The rapid growth of credit to non-bank financial institutions (NBFIs) since the global financial crises continued in the fourth quarter of 2018 when total worldwide cross-border bank claims grew only 1.0 percent, according to the Bank for International Settlements (BIS).
After growing in 2016, global cross-border lending was largely steady in the last 2 years as higher lending to borrowers from advanced economies in 2018 was offset by a decline in lending to borrowers from emerging and developing economies, and offshore centers, BIS said in its latest release of international banking statistics for the end of 2018.
Total global cross-border claims grew by $134 billion, or 1.0 percent year-on-year in, during the fourth quarter of last year to an outstanding amount of $29 trillion, propelled by an 8 percent rise in claims on NBFIs, short-hand for an vast number of firms that provide financial services but do not have a full banking license and does not accept customer deposits.
One of the effects of the global financial crises was that banking regulators tightened their supervision of major banks, forcing them to retreat from some riskier financing operations.
Into this breach, stepped non-bank financial firms, such as insurance companies, specialized lenders, or institutional investors such as pension funds and brokerage firms.
Between end-2015 and end-2018 cross-border claims on NBFIs grew by an annual pace of 8 percent in stark contrast to 0 percent growth in lending to banks and only 2 percent growth in lending to non-financial borrowers.

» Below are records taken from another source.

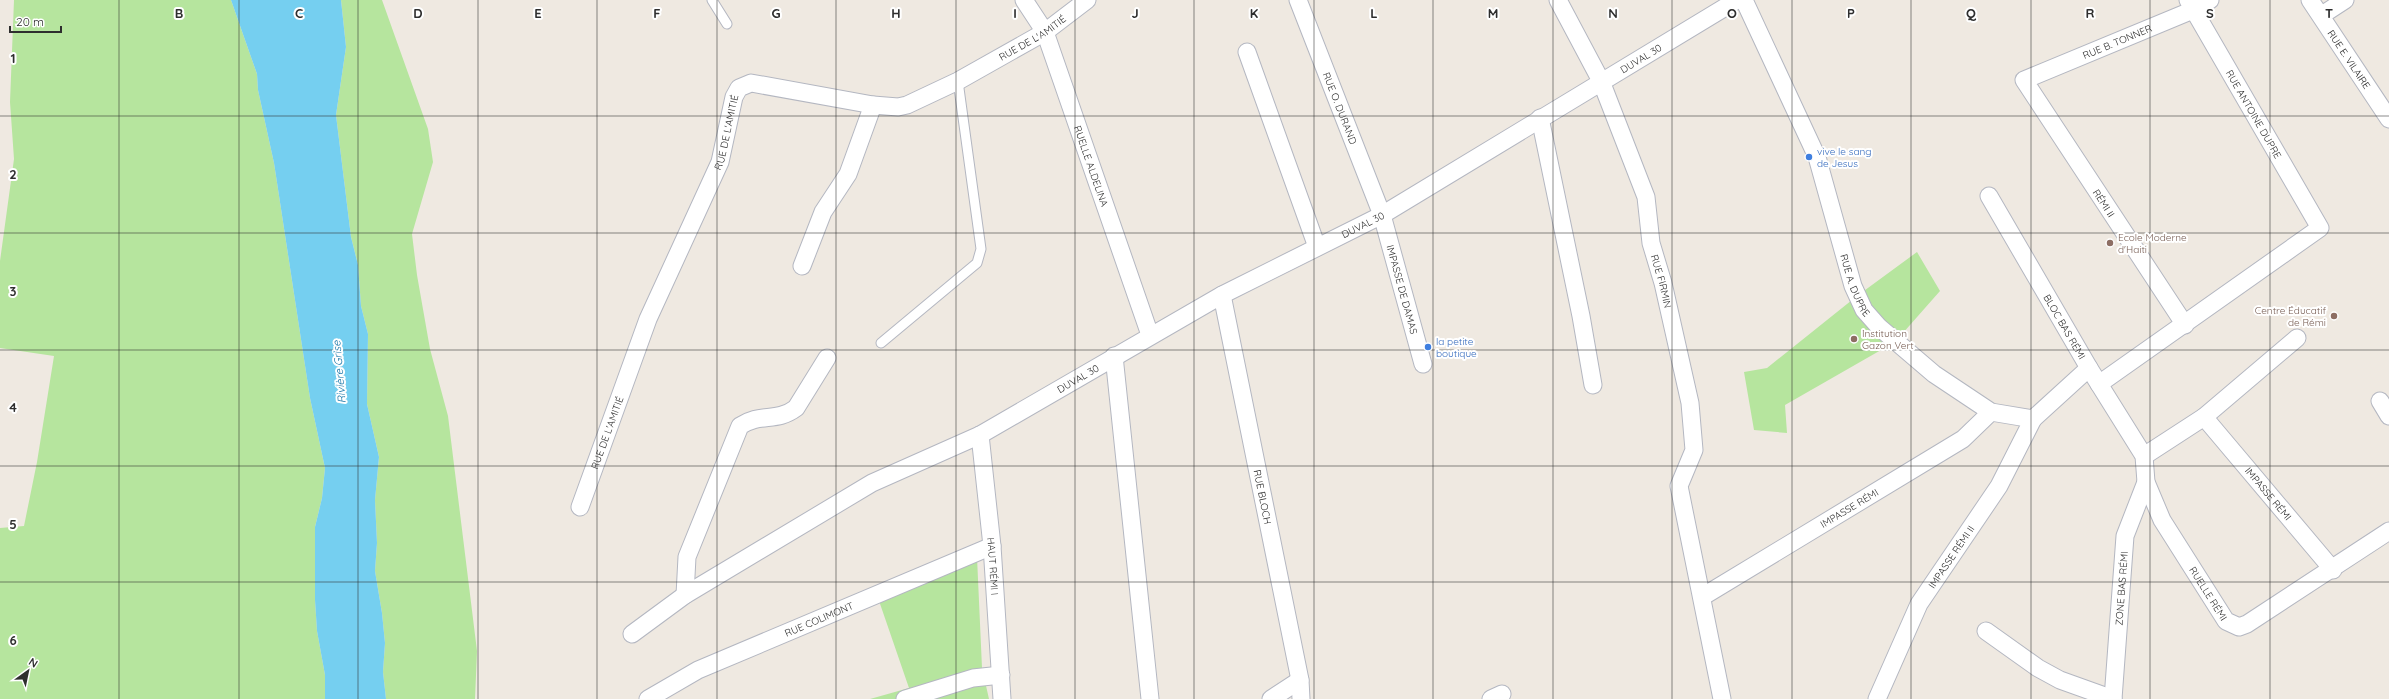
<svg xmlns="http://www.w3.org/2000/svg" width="2389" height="699" font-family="Quicksand,sans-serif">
<rect width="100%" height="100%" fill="#efe9e1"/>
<path fill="#b6e59e" d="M 14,0 L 231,0 L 257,74 L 258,90 L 274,163 L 310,398 L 325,468 L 322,498 L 315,527 L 315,600 L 317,631 L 325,675 L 325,699 L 0,699 L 0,528 L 24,526 L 37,462 L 54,356 L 0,348 L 0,261 L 14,159 L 10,102 Z
M 341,0 L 382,0 L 428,129 L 433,162 L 412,234 L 417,275 L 430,349 L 448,416 L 477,651 L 475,699 L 386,699 L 383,672 L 385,643 L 382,613 L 375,571 L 377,543 L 375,500 L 379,457 L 367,404 L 368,334 L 361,306 L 358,265 L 351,237 L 336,115 L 346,47 Z
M 1917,252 L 1940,291 L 1895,342 L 1785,405 L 1787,433 L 1754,430 L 1744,372 L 1767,368 L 1857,296 Z
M 977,557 L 982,668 L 989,699 L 870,699 L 909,688 L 877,595 Z"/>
<path fill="#75cff0" d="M 231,0 L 341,0 L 346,47 L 336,115 L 351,237 L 358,265 L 361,306 L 368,334 L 367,404 L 379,457 L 375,500 L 377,543 L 375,571 L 382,613 L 385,643 L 383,672 L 386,699 L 325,699 L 325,675 L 317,631 L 315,600 L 315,527 L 322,498 L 325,468 L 310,398 L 274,163 L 258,90 L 257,74 Z"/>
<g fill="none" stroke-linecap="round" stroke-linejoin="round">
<defs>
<path id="lane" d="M 712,0 L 727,24
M 881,343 L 977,263 L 981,249 L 958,81"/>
<g id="street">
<path id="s1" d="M 1024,0 L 1045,32 L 1150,335"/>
<path id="s2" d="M 1298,0 L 1382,215 L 1423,364"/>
<path id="s3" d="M 1558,0 L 1601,81 L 1646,197 L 1651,243 L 1663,283 L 1690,403 L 1694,450 L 1679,486 L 1722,699"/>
<path id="s4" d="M 1744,0 L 1817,157 L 1853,286 L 1864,310 L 1879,327 L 1934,374 L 1991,412 L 2033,419 L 2089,368"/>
<path id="s5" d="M 2310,0 L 2389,119"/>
<path d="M 2322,15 L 2345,0"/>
<path d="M 1247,52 L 1317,247"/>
<path d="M 1540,118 L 1581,316 L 1593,385"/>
<path id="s6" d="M 1989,196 L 2089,368 L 2144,456 L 2146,482 L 2162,520 L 2226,621 L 2239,627 L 2247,624 L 2389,531"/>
<path d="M 802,266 L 823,212 L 848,174 L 873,105"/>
<path id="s7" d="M 1222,295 L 1300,680 L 1301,699"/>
<path id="s8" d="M 2185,325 L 2024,80 L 2193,10 L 2210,0"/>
<path d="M 1114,356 L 1150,699"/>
<path d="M 2099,384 L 2320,228 L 2188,0"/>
<path d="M 2380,401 L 2389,416"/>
<path id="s9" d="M 2204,417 L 2333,570"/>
<path id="s10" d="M 980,435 L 992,546 L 1002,699"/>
<path d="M 2144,456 L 2204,417 L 2297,338"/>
<path id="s11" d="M 580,507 L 648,319 L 720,162 L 734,97 L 739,88 L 751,83 L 873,105 L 898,107 L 907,105 L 958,81 L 1045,32 L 1087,0"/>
<path d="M 685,595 L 687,557 L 740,426 C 761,412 776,423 796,408 L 827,358"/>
<path id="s12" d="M 1702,597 L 1963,439 L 1991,412"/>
<path d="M 1986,631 L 2038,668 L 2060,680 L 2113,699"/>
<path id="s13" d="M 632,634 L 685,595 L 872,483 L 980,435 L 1222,295 L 1382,215 L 1737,0"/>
<path id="s14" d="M 648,699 L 698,670 L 992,546"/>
<path d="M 905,699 L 973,678 L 1001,675"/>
<path d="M 1271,699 L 1300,680"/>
<path d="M 1491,699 L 1502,694"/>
<path id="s15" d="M 1877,699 L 1919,604 L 1999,486 L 2033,419"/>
<path id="s16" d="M 2113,699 L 2125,536 L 2146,482"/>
</g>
</defs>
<use href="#lane" stroke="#b4b7c1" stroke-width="11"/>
<use href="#street" stroke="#b4b7c1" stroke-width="19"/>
<use href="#lane" stroke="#fff" stroke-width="9"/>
<use href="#street" stroke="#fff" stroke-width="17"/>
</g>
<path fill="none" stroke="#2e2e2e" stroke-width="1" stroke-opacity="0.55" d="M 119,0 L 119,699M 239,0 L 239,699M 358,0 L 358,699M 478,0 L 478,699M 597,0 L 597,699M 717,0 L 717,699M 836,0 L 836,699M 956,0 L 956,699M 1075,0 L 1075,699M 1194,0 L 1194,699M 1314,0 L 1314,699M 1433,0 L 1433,699M 1553,0 L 1553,699M 1672,0 L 1672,699M 1792,0 L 1792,699M 1911,0 L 1911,699M 2031,0 L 2031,699M 2150,0 L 2150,699M 2270,0 L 2270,699M 0,116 L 2389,116M 0,233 L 2389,233M 0,350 L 2389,350M 0,466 L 2389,466M 0,582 L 2389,582"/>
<g fill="#3f7fe0" stroke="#fff" stroke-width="1.5">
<circle cx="1809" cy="157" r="4"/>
<circle cx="1428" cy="347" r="4"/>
</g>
<g fill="#8d6e63" stroke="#fff" stroke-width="1.5">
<circle cx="2110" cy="243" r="4"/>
<circle cx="2334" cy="316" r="4"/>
<circle cx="1854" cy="339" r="4"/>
</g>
<g text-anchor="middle" stroke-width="4" stroke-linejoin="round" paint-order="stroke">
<g font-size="10" fill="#2e2e2e" stroke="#fff">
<text dy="4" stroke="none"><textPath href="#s11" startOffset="763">RUE DE L'AMITIÉ</textPath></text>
<text dy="4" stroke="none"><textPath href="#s8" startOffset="394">RUE B. TONNER</textPath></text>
<text dy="4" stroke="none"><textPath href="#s13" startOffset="1163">DUVAL 30</textPath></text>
<text dy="4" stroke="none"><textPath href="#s5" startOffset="71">RUE E. VILAIRE</textPath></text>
<text dy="4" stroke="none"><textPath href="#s2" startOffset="116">RUE O. DURAND</textPath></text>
<text transform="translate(2254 114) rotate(60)" y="4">RUE ANTOINE DUPRE</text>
<text dy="4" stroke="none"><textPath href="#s11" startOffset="403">RUE DE L'AMITIÉ</textPath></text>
<text dy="4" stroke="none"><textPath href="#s1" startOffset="180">RUELLE ALDELINA</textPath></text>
<text transform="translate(2104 203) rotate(57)" y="4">RÉMI II</text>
<text dy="4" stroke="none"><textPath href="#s13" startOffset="839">DUVAL 30</textPath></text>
<text dy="4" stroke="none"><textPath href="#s3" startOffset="302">RUE FIRMIN</textPath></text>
<text dy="4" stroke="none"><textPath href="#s4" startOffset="307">RUE A. DUPRE</textPath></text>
<text dy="4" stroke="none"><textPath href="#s2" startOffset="308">IMPASSE DE DAMAS</textPath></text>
<text dy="4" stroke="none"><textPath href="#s6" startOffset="151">BLOC BAS RÉMI</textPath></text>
<text dy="4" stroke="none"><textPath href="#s13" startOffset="515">DUVAL 30</textPath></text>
<text dy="4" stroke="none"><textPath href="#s11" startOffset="79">RUE DE L'AMITIÉ</textPath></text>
<text dy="4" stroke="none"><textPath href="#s9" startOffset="100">IMPASSE RÉMI</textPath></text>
<text dy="4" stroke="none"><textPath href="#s7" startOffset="206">RUE BLOCH</textPath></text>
<text dy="4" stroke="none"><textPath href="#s12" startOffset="172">IMPASSE RÉMI</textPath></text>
<text dy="4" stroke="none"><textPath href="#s15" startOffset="161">IMPASSE RÉMI II</textPath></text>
<text dy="4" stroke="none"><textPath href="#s10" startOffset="132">HAUT RÉMI I</textPath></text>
<text dy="4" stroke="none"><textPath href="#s16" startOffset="111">ZONE BAS RÉMI</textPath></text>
<text dy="4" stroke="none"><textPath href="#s6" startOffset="457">RUELLE RÉMI</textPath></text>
<text dy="4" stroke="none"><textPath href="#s14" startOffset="189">RUE COLIMONT</textPath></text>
</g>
<g font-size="10" fill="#366cbe" stroke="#fff" text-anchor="start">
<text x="1817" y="155">vive le sang<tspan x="1817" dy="12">de Jesus</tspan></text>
<text x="1436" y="345">la petite<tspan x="1436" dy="12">boutique</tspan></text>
</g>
<g font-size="10" fill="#785e54" stroke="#fff" text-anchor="start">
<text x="2118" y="241">Ecole Moderne<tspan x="2118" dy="12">d'Haiti</tspan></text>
<text x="2326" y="314" text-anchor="end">Centre Éducatif<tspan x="2326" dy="12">de Rémi</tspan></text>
<text x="1862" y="337">Institution<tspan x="1862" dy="12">Gazon Vert</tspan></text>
</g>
<g font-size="11" font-style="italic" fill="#0d6fa3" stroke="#fff">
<text transform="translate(339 372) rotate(-95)" y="4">Rivière Grise</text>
</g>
</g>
<g font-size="13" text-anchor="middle" font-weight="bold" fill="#2e2e2e" stroke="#fff" stroke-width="4" stroke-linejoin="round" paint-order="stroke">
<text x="179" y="18">B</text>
<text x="299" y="18">C</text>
<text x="418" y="18">D</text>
<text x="538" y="18">E</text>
<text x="657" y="18">F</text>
<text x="776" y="18">G</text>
<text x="896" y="18">H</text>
<text x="1015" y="18">I</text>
<text x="1135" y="18">J</text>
<text x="1254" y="18">K</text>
<text x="1374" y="18">L</text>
<text x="1493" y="18">M</text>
<text x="1613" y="18">N</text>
<text x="1732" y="18">O</text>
<text x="1851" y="18">P</text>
<text x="1971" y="18">Q</text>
<text x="2090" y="18">R</text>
<text x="2210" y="18">S</text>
<text x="2329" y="18">T</text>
<text x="13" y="63">1</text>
<text x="13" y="179">2</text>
<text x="13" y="296">3</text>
<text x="13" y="412">4</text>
<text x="13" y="529">5</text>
<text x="13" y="645">6</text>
</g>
<g transform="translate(28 671) rotate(33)" stroke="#ffffff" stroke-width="3" paint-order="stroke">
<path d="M0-3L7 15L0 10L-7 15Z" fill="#2e2e2e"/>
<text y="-6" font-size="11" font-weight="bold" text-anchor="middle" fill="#2e2e2e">N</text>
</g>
<path d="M10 26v6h51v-6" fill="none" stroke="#2e2e2e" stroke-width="2"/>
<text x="16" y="26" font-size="12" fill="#2e2e2e" stroke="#ffffff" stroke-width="3" paint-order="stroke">20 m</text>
</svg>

Another illustration of the shrinking role of banks is that cross-border claims on banks fell by an annual 1 percent by end-2018 while claims on non-banks was up by nearly 5 percent, data from BIS, know as the central banks’ bank, showed.
The bulk of credit to NBFIs, nearly 80 percent, is focused on a small number of jurisdictions, with nearly half of the total global stock of $6 trillion in claims against borrowers in the US (24 percent), the euro area (23 percent), the Cayman Islands (18 percent) and the UK (14 percent).
After rising sharply in 2016 and 2017, lending to emerging and developing economies slowed last year, especially to borrowers in developing Europe, while lending to Latin American revived.
Overall claims on emerging market and developing economies slowed from 9 percent growth at the end of 2017 to 3 percent by the end of 2018, with roughly half of the $30 billion in claims in the fourth quarter going to borrowers in developing Asia and Pacific.
Claims on Asia and Pacific rose $15 billion in the fourth quarter, bringing annual growth to 5 percent, with claims on China up $9 billion, the Philippines by $4 billion, Indonesia by $3 billion and Thailand by $2 billion.
In contrast, cross-border lending to Taiwan fell by $11 billion, Swiss-based BIS said.